Each line, starting at the one with "FIGURE 1 | (A)" and running to the end of the data below, is to be set down again exactly, both ends included; leave pictures out.

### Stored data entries
##########

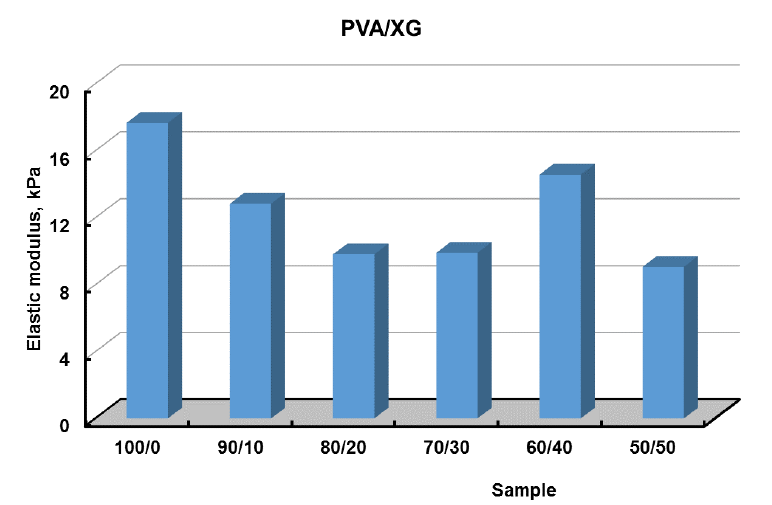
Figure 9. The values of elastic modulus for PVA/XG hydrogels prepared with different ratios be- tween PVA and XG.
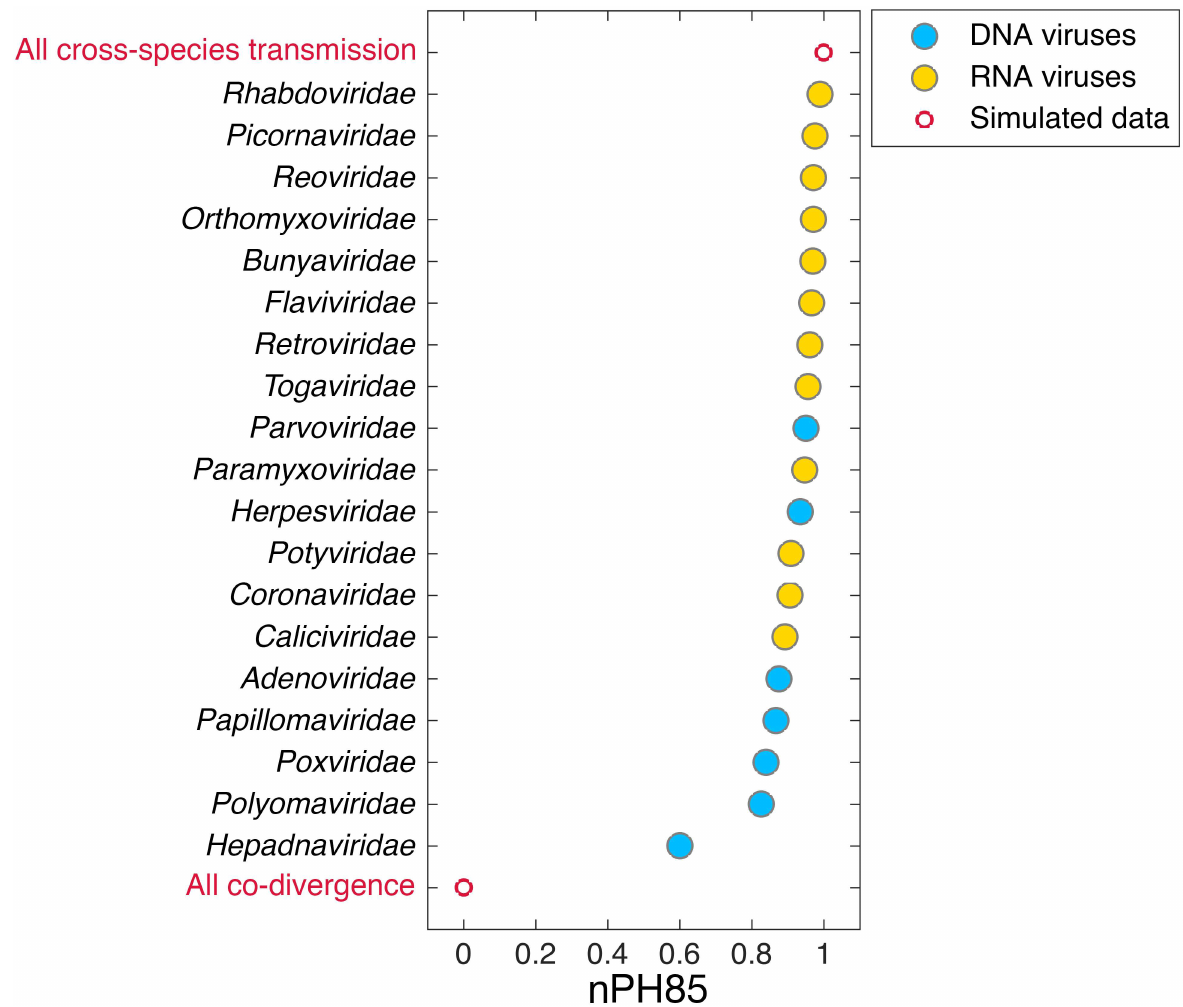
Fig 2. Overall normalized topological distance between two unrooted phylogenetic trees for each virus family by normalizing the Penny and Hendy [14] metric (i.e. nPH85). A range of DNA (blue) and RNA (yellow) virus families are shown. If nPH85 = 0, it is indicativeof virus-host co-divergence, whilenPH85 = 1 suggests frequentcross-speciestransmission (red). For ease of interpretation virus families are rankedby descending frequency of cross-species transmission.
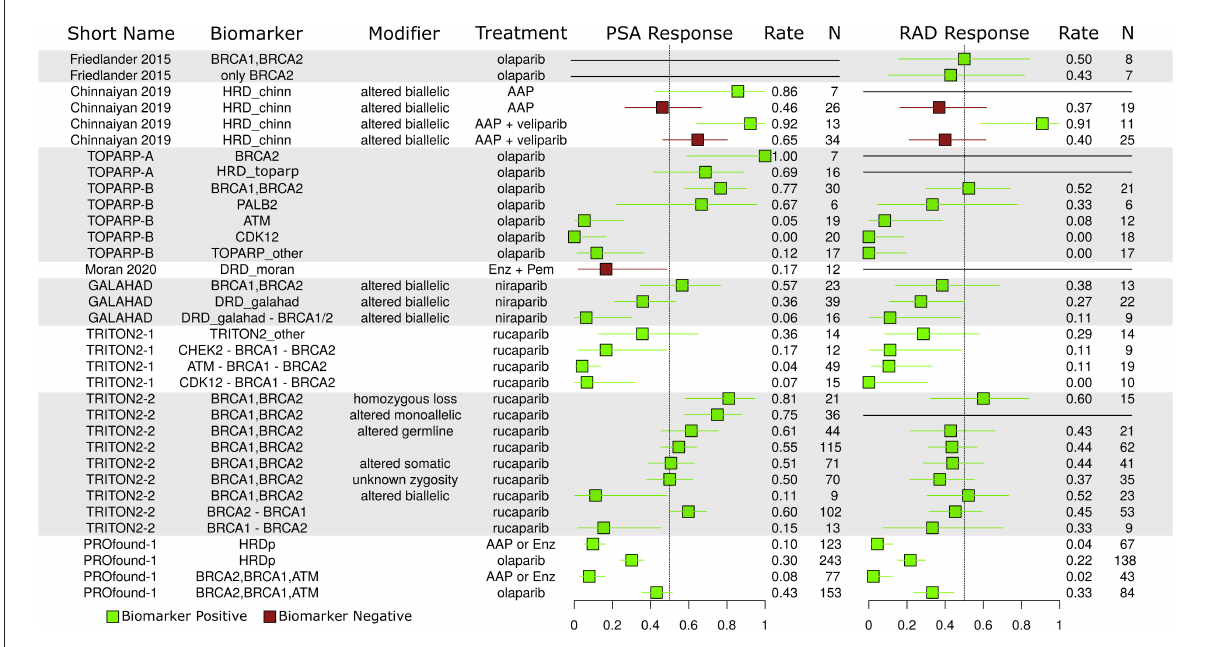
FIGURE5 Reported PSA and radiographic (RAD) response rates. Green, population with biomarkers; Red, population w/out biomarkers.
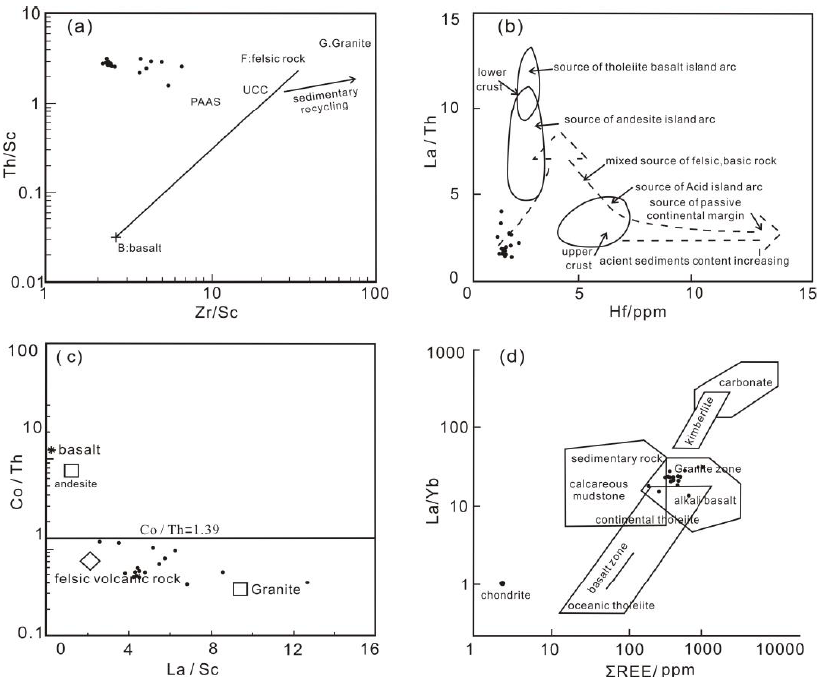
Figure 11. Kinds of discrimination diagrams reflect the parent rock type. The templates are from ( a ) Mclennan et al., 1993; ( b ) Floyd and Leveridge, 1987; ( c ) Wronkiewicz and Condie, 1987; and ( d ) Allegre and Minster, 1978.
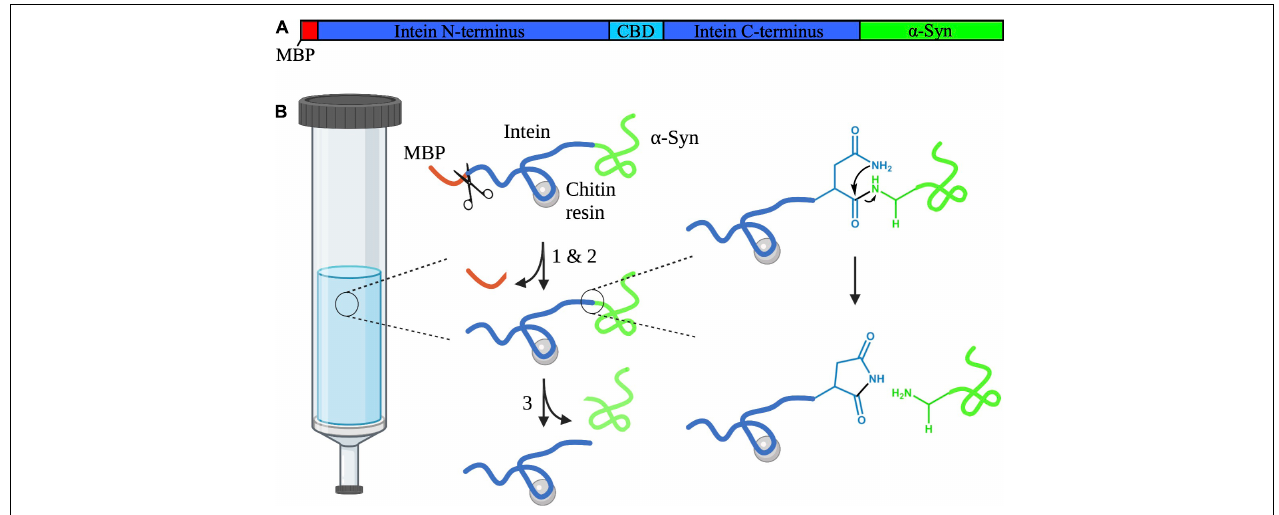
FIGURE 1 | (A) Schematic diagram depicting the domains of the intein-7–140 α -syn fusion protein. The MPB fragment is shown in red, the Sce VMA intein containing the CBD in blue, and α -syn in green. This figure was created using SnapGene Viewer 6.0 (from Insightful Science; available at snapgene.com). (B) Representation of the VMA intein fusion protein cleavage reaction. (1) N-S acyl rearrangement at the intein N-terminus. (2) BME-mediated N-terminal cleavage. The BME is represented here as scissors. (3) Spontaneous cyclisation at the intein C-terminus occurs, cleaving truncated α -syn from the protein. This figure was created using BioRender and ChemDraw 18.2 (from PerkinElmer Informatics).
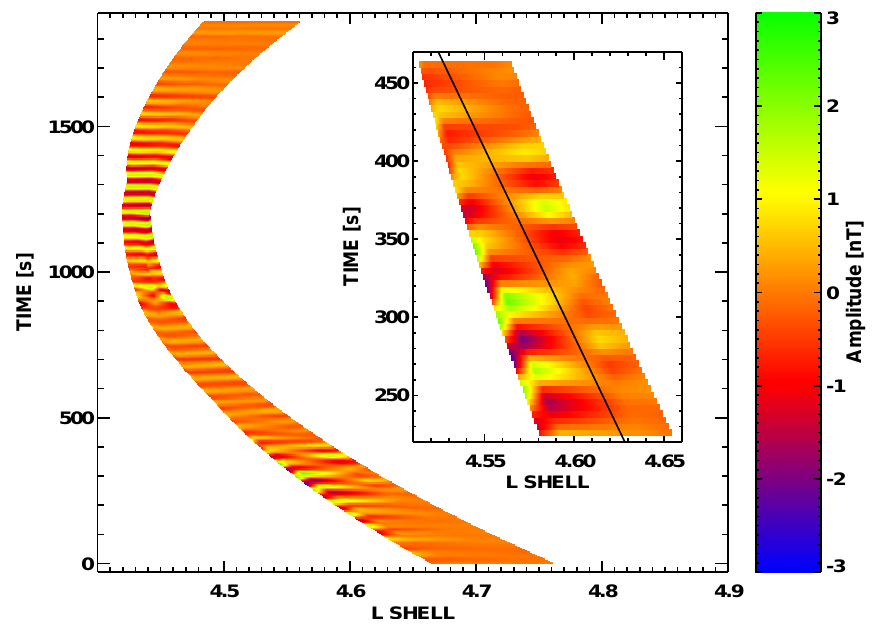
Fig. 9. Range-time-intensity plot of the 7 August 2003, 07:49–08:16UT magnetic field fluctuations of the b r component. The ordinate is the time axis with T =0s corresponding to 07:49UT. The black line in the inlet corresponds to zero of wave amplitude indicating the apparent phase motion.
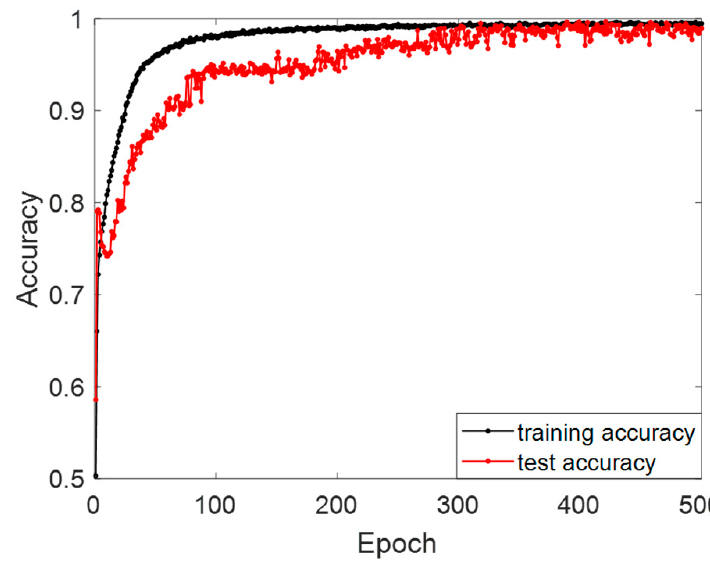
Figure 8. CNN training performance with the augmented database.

##########

### Task output
FIGURE 1 | (A) Schematic diagram depicting the domains of the intein-7–140 α -syn fusion protein. The MPB fragment is shown in red, the Sce VMA intein containing the CBD in blue, and α -syn in green. This figure was created using SnapGene Viewer 6.0 (from Insightful Science; available at snapgene.com). (B) Representation of the VMA intein fusion protein cleavage reaction. (1) N-S acyl rearrangement at the intein N-terminus. (2) BME-mediated N-terminal cleavage. The BME is represented here as scissors. (3) Spontaneous cyclisation at the intein C-terminus occurs, cleaving truncated α -syn from the protein. This figure was created using BioRender and ChemDraw 18.2 (from PerkinElmer Informatics).
Fig. 9. Range-time-intensity plot of the 7 August 2003, 07:49–08:16UT magnetic field fluctuations of the b r component. The ordinate is the time axis with T =0s corresponding to 07:49UT. The black line in the inlet corresponds to zero of wave amplitude indicating the apparent phase motion.
Figure 8. CNN training performance with the augmented database.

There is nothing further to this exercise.